Ubilev, spécialiste du squattage de marques Tesla

Cette manœuvre n’est pas seulement un coup de chance pour Ubilev. L’entreprise corse applique visiblement une stratégie rodée depuis plusieurs années. Elle possède déjà trois marques déposées utilisant le nom « Teslaquila », reprenant directement le nom de la tequila haut de gamme qu’Elon Musk a lancée en édition limitée. À chaque fois, c’est le même scénario, Ubilev anticipe les coups de Tesla et dépose les marques avant le constructeur.

Difficile de croire au hasard quand on observe ce schéma répétitif. Ubilev surveille manifestement les annonces et les projets de Tesla pour identifier les noms commerciaux potentiels. Une fois le dépôt effectué, l’entreprise se retrouve en position de force pour négocier. Tesla peut soit attendre que la marque soit abandonnée, soit passer à la caisse. Une technique légale, mais controversée, qui profite des failles dans la gestion des droits de propriété intellectuelle.

Combien va payer Tesla pour récupérer son Cybercab ?

Apparemment, des négociations sont en cours entre Tesla et Ubilev. Aucun montant ne filtre pour le moment, mais on peut parier que la facture sera salée. Quand on bloque le lancement d’un produit stratégique pour un géant technologique valorisé à plusieurs centaines de milliards de dollars, on ne braderait pas ses droits pour quelques milliers d’euros.
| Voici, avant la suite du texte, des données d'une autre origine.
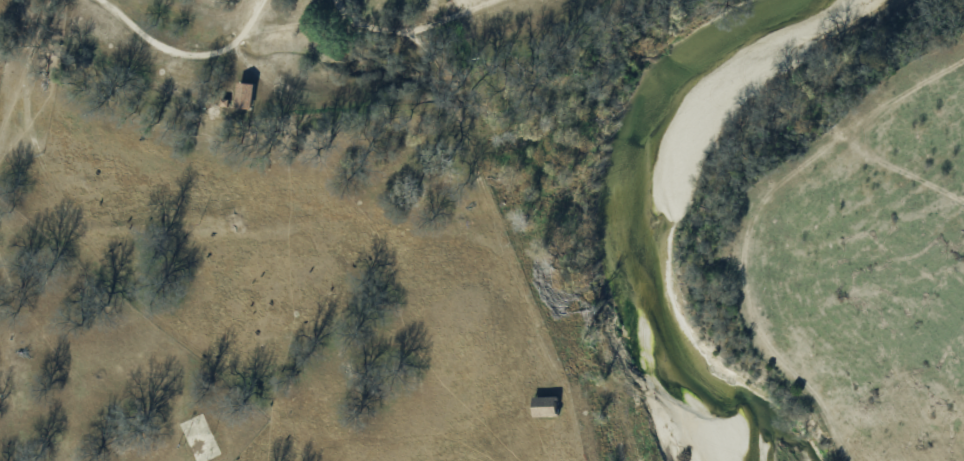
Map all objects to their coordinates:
road: (241, 33)
building: (244, 94)
river: (632, 229)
Pour Tesla, l’enjeu dépasse largement le simple coût financier. Le Cybercab représente un pilier majeur de la stratégie d’Elon Musk sur la conduite autonome. Le constructeur prévoit de déployer une flotte de taxis robotisés pour concurrencer Uber et les autres plateformes de VTC. Changer le nom du véhicule à ce stade impliquerait de revoir toute la communication, le marketing et potentiellement de créer la confusion dans l’esprit du public.
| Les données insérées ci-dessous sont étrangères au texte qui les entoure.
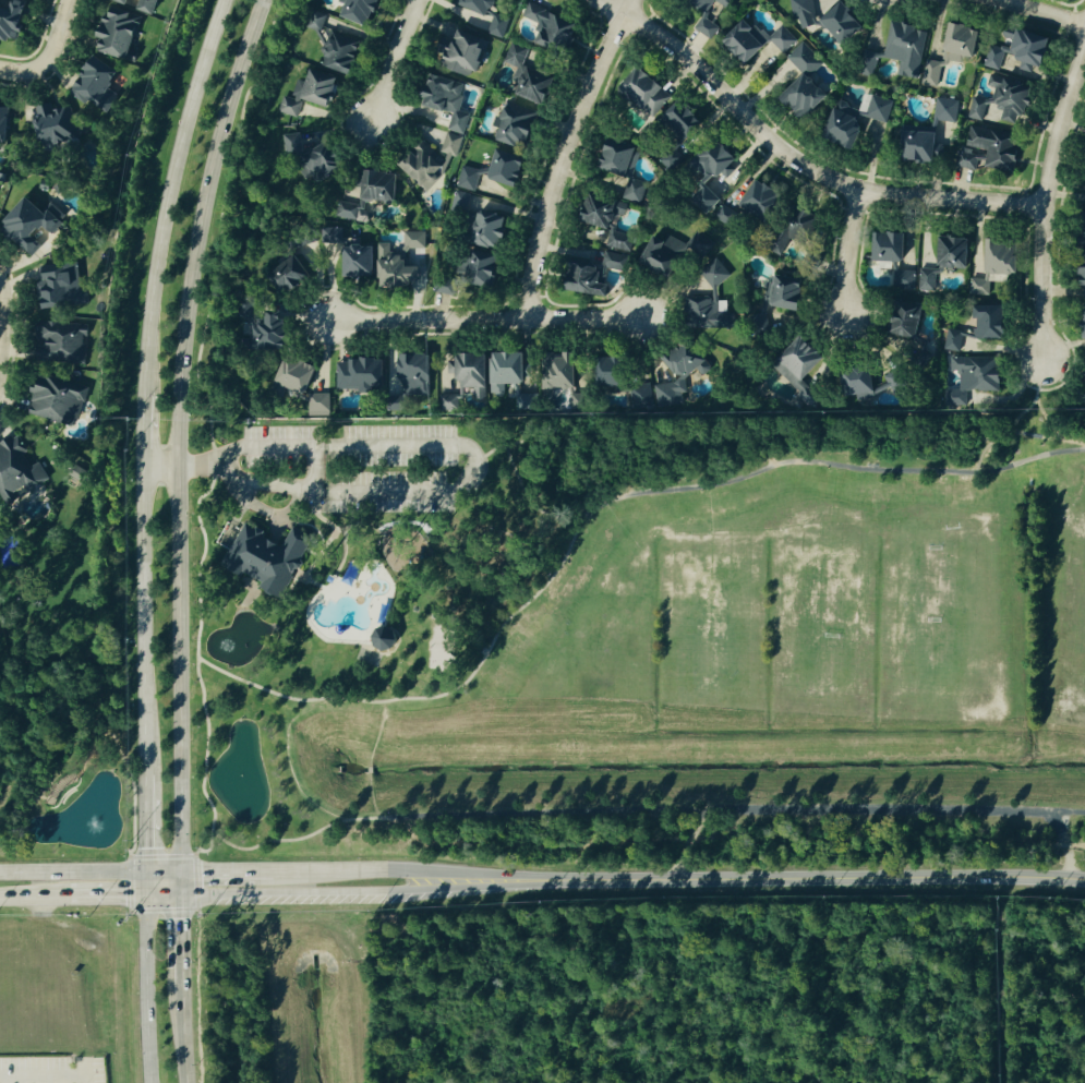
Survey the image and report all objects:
building: (126, 1)
building: (704, 2)
building: (727, 3)
building: (152, 6)
building: (364, 10)
road: (1038, 10)
building: (806, 12)
building: (537, 13)
building: (490, 15)
building: (14, 18)
building: (847, 22)
building: (709, 27)
building: (560, 31)
building: (122, 33)
building: (759, 40)
building: (953, 43)
building: (902, 49)
building: (470, 51)
building: (1011, 51)
road: (47, 52)
building: (345, 52)
road: (392, 60)
building: (928, 74)
building: (531, 76)
building: (809, 81)
building: (100, 84)
building: (649, 90)
building: (313, 93)
building: (450, 100)
building: (876, 109)
building: (943, 111)
building: (687, 120)
building: (5, 121)
building: (58, 125)
building: (521, 126)
building: (453, 144)
building: (294, 145)
building: (912, 145)
building: (984, 150)
road: (563, 152)
road: (791, 156)
building: (623, 158)
building: (331, 161)
building: (721, 161)
building: (429, 167)
building: (511, 169)
building: (471, 178)
building: (383, 186)
road: (1044, 190)
building: (637, 191)
road: (169, 196)
building: (767, 200)
building: (462, 202)
building: (356, 213)
building: (32, 223)
building: (611, 223)
building: (804, 226)
building: (494, 229)
building: (1083, 231)
building: (417, 240)
building: (883, 247)
building: (675, 252)
road: (848, 252)
building: (355, 253)
building: (941, 260)
building: (992, 260)
building: (618, 262)
building: (400, 269)
building: (475, 272)
building: (293, 275)
building: (1077, 275)
building: (905, 280)
building: (594, 281)
building: (65, 285)
building: (790, 295)
building: (713, 301)
road: (484, 318)
building: (897, 321)
building: (981, 321)
road: (1, 322)
building: (1079, 322)
building: (277, 332)
building: (68, 339)
building: (951, 339)
building: (793, 364)
building: (564, 370)
building: (617, 371)
building: (1081, 371)
building: (301, 374)
building: (363, 374)
building: (420, 374)
building: (682, 375)
building: (515, 377)
building: (969, 378)
building: (473, 379)
building: (860, 383)
building: (643, 398)
building: (59, 399)
building: (582, 401)
building: (321, 404)
road: (1020, 414)
road: (179, 431)
road: (142, 432)
road: (473, 462)
road: (209, 463)
road: (193, 465)
road: (159, 466)
building: (19, 469)
road: (594, 511)
building: (266, 557)
park: (612, 567)
road: (141, 621)
building: (390, 638)
road: (374, 734)
road: (289, 771)
road: (368, 771)
road: (370, 796)
road: (481, 817)
road: (142, 825)
road: (733, 845)
road: (195, 857)
road: (308, 871)
traffic signals: (142, 873)
road: (160, 873)
traffic signals: (178, 873)
road: (225, 873)
road: (425, 873)
road: (71, 874)
road: (795, 879)
road: (178, 885)
road: (253, 894)
traffic signals: (142, 896)
traffic signals: (177, 896)
road: (180, 943)
road: (145, 978)
road: (183, 1036)
road: (47, 1076)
Ubilev le sait parfaitement et peut donc fixer son prix. Dans ce type de situation, les accords de rachat de marques peuvent atteindre plusieurs millions de dollars, surtout quand l’entreprise détentrice n’a aucune raison urgente de céder. Pour une société de distribution de boissons basée en Corse, le jackpot est inespéré. Une leçon de propriété intellectuelle qui va coûter un joli paquet à Elon Musk.